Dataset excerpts
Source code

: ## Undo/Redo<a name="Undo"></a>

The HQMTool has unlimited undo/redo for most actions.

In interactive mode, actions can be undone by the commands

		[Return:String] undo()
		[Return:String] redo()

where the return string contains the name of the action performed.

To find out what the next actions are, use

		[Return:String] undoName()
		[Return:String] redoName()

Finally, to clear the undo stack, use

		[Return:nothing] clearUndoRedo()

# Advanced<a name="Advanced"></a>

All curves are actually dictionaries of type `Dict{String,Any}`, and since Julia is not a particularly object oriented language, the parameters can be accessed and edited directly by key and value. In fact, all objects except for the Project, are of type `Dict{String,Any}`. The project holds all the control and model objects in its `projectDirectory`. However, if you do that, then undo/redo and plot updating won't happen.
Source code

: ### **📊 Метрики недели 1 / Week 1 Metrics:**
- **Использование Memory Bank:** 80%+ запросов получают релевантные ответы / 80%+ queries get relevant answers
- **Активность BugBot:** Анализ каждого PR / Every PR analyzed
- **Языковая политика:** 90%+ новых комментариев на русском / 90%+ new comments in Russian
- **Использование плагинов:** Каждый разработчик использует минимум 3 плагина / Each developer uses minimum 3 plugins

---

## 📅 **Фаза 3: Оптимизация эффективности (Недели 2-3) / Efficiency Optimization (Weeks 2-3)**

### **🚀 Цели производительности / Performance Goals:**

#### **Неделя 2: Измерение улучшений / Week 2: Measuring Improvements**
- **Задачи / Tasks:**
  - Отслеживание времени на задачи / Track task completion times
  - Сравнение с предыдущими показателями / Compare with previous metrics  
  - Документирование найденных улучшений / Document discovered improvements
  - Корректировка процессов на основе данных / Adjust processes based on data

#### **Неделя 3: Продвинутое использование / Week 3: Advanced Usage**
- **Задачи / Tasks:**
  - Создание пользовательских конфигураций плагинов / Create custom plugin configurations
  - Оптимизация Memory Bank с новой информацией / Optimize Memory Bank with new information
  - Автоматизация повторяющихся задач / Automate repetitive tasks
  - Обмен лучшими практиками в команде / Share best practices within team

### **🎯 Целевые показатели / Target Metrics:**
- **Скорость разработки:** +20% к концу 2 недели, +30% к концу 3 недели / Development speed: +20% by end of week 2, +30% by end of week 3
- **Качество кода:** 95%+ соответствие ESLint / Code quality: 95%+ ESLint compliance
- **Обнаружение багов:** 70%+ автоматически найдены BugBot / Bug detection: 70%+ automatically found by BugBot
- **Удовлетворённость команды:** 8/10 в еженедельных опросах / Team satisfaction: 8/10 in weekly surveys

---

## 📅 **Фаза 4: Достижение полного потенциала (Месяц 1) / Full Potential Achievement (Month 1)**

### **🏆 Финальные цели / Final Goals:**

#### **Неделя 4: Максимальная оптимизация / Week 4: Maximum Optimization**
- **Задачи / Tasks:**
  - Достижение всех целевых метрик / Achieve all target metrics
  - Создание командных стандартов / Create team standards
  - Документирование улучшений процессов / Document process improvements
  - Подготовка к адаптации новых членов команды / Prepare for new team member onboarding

Exercise instructions: In full and unchanged, repeat the data above.

Written solution:
Source code

: ## Undo/Redo<a name="Undo"></a>

The HQMTool has unlimited undo/redo for most actions.

In interactive mode, actions can be undone by the commands

		[Return:String] undo()
		[Return:String] redo()

where the return string contains the name of the action performed.

To find out what the next actions are, use

		[Return:String] undoName()
		[Return:String] redoName()

Finally, to clear the undo stack, use

		[Return:nothing] clearUndoRedo()

# Advanced<a name="Advanced"></a>

All curves are actually dictionaries of type `Dict{String,Any}`, and since Julia is not a particularly object oriented language, the parameters can be accessed and edited directly by key and value. In fact, all objects except for the Project, are of type `Dict{String,Any}`. The project holds all the control and model objects in its `projectDirectory`. However, if you do that, then undo/redo and plot updating won't happen.
Source code

: ### **📊 Метрики недели 1 / Week 1 Metrics:**
- **Использование Memory Bank:** 80%+ запросов получают релевантные ответы / 80%+ queries get relevant answers
- **Активность BugBot:** Анализ каждого PR / Every PR analyzed
- **Языковая политика:** 90%+ новых комментариев на русском / 90%+ new comments in Russian
- **Использование плагинов:** Каждый разработчик использует минимум 3 плагина / Each developer uses minimum 3 plugins

---

## 📅 **Фаза 3: Оптимизация эффективности (Недели 2-3) / Efficiency Optimization (Weeks 2-3)**

### **🚀 Цели производительности / Performance Goals:**

#### **Неделя 2: Измерение улучшений / Week 2: Measuring Improvements**
- **Задачи / Tasks:**
  - Отслеживание времени на задачи / Track task completion times
  - Сравнение с предыдущими показателями / Compare with previous metrics  
  - Документирование найденных улучшений / Document discovered improvements
  - Корректировка процессов на основе данных / Adjust processes based on data

#### **Неделя 3: Продвинутое использование / Week 3: Advanced Usage**
- **Задачи / Tasks:**
  - Создание пользовательских конфигураций плагинов / Create custom plugin configurations
  - Оптимизация Memory Bank с новой информацией / Optimize Memory Bank with new information
  - Автоматизация повторяющихся задач / Automate repetitive tasks
  - Обмен лучшими практиками в команде / Share best practices within team

### **🎯 Целевые показатели / Target Metrics:**
- **Скорость разработки:** +20% к концу 2 недели, +30% к концу 3 недели / Development speed: +20% by end of week 2, +30% by end of week 3
- **Качество кода:** 95%+ соответствие ESLint / Code quality: 95%+ ESLint compliance
- **Обнаружение багов:** 70%+ автоматически найдены BugBot / Bug detection: 70%+ automatically found by BugBot
- **Удовлетворённость команды:** 8/10 в еженедельных опросах / Team satisfaction: 8/10 in weekly surveys

---

## 📅 **Фаза 4: Достижение полного потенциала (Месяц 1) / Full Potential Achievement (Month 1)**

### **🏆 Финальные цели / Final Goals:**

#### **Неделя 4: Максимальная оптимизация / Week 4: Maximum Optimization**
- **Задачи / Tasks:**
  - Достижение всех целевых метрик / Achieve all target metrics
  - Создание командных стандартов / Create team standards
  - Документирование улучшений процессов / Document process improvements
  - Подготовка к адаптации новых членов команды / Prepare for new team member onboarding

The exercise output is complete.